* Work task:
Only the lines from the one with "overnatning (herunder lys, tallerken" to the end of the records are wanted, each repeated exactly, both ends included.

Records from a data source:
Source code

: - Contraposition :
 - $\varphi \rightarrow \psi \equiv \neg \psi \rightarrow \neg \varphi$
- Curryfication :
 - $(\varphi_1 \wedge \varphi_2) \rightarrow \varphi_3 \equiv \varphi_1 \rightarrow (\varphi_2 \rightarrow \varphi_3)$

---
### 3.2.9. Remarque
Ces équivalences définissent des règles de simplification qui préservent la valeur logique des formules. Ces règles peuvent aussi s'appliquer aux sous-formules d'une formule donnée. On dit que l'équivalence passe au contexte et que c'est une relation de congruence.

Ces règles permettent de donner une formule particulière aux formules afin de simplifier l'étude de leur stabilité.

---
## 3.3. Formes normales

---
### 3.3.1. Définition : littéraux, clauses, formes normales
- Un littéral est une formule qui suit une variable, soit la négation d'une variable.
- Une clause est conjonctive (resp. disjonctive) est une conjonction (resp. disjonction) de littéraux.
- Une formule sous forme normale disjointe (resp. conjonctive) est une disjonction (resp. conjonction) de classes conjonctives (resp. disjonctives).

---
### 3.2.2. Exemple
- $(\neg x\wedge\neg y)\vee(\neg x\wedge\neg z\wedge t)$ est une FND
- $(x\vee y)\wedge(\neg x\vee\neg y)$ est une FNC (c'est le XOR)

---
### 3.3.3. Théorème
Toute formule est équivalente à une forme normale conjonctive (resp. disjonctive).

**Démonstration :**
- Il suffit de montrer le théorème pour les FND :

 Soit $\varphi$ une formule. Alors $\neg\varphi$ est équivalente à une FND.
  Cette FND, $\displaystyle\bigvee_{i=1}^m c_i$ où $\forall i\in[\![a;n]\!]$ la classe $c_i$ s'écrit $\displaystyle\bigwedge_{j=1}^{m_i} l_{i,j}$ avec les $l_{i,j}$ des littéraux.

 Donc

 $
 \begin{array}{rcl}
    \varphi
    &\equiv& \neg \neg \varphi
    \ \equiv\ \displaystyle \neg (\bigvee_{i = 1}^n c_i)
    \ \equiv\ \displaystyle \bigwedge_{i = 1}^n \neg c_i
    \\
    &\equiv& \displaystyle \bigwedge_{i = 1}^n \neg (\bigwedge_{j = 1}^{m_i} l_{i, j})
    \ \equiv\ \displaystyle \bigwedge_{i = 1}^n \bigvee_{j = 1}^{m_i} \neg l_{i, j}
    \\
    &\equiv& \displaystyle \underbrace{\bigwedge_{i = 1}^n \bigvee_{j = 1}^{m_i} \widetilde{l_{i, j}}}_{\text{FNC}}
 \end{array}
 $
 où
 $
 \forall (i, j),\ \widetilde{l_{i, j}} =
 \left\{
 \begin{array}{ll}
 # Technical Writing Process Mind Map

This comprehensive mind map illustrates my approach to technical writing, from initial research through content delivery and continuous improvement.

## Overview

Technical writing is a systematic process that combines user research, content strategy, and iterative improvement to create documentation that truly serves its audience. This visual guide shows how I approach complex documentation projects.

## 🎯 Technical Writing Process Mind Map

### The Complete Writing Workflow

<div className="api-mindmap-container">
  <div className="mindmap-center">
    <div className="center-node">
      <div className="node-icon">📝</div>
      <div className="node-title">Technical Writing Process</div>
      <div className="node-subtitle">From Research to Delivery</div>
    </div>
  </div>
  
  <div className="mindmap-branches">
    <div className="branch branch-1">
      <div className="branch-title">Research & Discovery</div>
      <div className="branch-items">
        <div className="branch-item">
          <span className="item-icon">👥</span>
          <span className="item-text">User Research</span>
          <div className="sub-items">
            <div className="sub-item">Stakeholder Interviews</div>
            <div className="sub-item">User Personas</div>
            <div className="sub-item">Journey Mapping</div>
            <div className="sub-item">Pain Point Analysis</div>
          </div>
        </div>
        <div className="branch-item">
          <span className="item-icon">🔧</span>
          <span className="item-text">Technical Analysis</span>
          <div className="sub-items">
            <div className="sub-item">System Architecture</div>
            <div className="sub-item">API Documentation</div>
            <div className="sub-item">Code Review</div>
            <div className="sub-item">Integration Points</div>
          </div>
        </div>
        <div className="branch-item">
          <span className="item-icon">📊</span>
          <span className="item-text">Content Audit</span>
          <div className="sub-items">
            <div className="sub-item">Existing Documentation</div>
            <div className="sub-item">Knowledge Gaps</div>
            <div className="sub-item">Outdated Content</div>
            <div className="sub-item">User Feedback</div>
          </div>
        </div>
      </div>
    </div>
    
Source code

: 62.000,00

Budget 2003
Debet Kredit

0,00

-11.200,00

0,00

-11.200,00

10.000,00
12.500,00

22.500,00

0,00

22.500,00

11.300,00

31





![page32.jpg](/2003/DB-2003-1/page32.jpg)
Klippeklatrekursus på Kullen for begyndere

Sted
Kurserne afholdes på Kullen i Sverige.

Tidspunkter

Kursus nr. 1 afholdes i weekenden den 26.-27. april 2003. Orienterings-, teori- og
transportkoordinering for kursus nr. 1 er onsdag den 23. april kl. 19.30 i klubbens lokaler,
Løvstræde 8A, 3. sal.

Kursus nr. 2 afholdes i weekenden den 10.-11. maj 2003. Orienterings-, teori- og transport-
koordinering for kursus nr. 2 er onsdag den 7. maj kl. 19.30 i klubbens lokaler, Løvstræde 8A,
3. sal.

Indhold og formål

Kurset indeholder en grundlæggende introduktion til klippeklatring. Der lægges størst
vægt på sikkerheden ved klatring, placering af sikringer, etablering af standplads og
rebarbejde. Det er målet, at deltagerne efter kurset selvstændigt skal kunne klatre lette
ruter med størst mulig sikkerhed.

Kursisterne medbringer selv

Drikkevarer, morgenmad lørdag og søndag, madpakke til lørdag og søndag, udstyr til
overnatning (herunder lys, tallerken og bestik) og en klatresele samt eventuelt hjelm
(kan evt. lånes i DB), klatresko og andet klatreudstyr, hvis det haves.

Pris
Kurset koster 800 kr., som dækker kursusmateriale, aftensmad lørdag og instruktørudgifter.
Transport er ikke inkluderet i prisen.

* Task result:
overnatning (herunder lys, tallerken og bestik) og en klatresele samt eventuelt hjelm
(kan evt. lånes i DB), klatresko og andet klatreudstyr, hvis det haves.

Pris
Kurset koster 800 kr., som dækker kursusmateriale, aftensmad lørdag og instruktørudgifter.
Transport er ikke inkluderet i prisen.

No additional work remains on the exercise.